Wednesday, January 5, 2011

Peeping thru the blinds


The Times Square shopping mall features an exterior-facing glass elevator that can get from the ground floor to the top in something like 10 seconds. This means that factoring in for stops and off-peak hours, approximately 10,000 assholes can stare into my bedroom window every day.

This afternoon, I decide to cross the street and take the elevator. Not to participate in group voyeurism – I’m saving that for my trip to Japan – but to go and find out what it was that Chinese people were drinking.  At Watson’s Wine Cellars, as in many places in Hong Kong, a Chinese person (who speaks with a non-trivial accent) goes out of his way to greet me in English. This is not good for Operation Get Cantonese Good Enough to Tell Grandma I’m Not Signing Up for eHarmony.hk.

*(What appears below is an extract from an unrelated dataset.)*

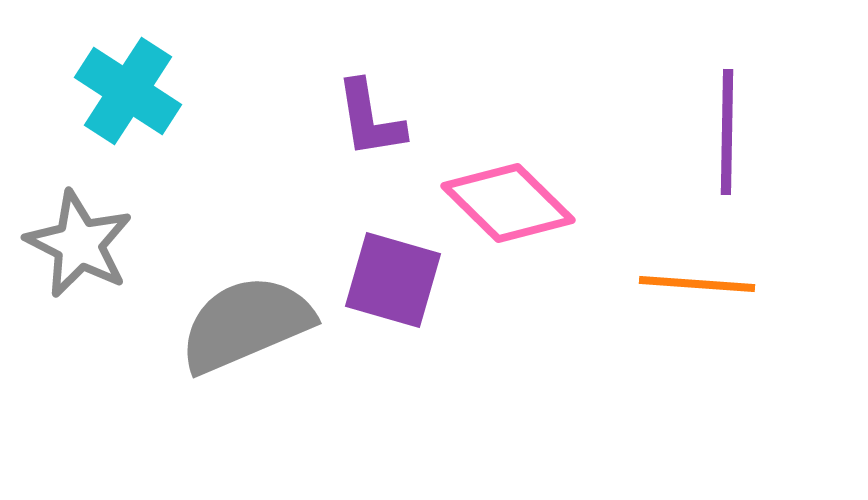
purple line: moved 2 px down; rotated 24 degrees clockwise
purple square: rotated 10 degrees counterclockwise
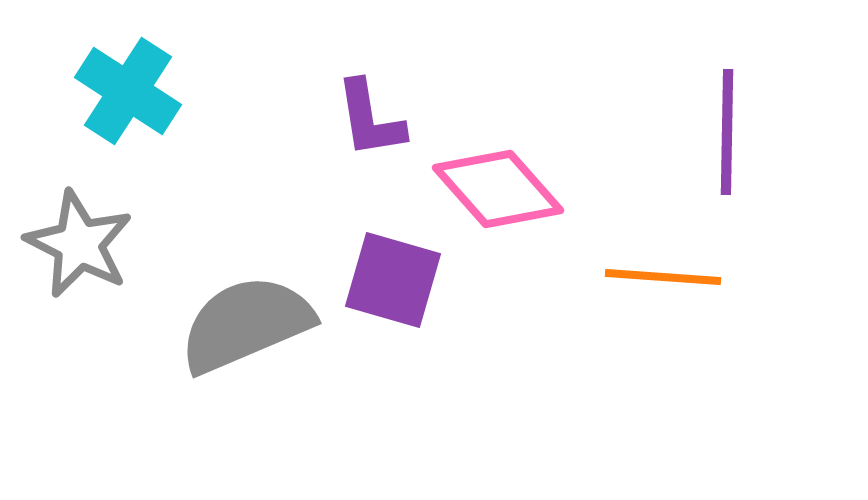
pink diamond: moved 10 px left, 14 px up; rotated 4 degrees clockwise
orange line: moved 34 px left, 7 px up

It takes me two seconds to decide that I’m not going to buy anything, as I scan through the prices of various Bordeaux. (The math is convenient: The Great Britain Pound is worth about 12x the Hong Kong Dollar, and there are 12 bottles of wine in a case. So by looking at the Hong Kong price per bottle, I can immediately benchmark it to the GBP case price that I trade in.)

Deciding against a sheepish “Just browsing,” I ask for red Meursault – a wine that I couldn’t find in a year of living in France – and get left alone. The clerk seems content to get back to smiling on the phone. And I am content to discover that on the rack of Mouton-Rothschild, an empty space accompanies the price label for the 1996. (I have a secret evil plan for trading the 1996 that I’ll reveal once I either bank it or it blows up in my face.)

“So, which Bordeaux sell well?” I finally ask the clerk, after mentally deliberating on the proper Cantonese grammatical sequence of the sentence.

“Lynch-Bages,” he says confidently, along with two others.

I wonder if there’s some kind of secret society and a global conspiracy to push Lynch-Bages. Prices have gone up, and everyone, from wholesalers to merchants to wine bars have been trying to get me to invest/trade/drink it. Everyone also seems to have cases upon cases of supply.

I turn back to the glass case, just past the Mouton and above the Latour. There’s a single bottle of Lafite in the entire store, and it’s 2001, one of the least desired vintages.

“That’s it?” I ask.
“Yes, we can’t quite ever hang on to them.”

That’s quite a thing to say about a wine that’s US $1500 a bottle and already quadrupled in cost, almost linearly from two years ago.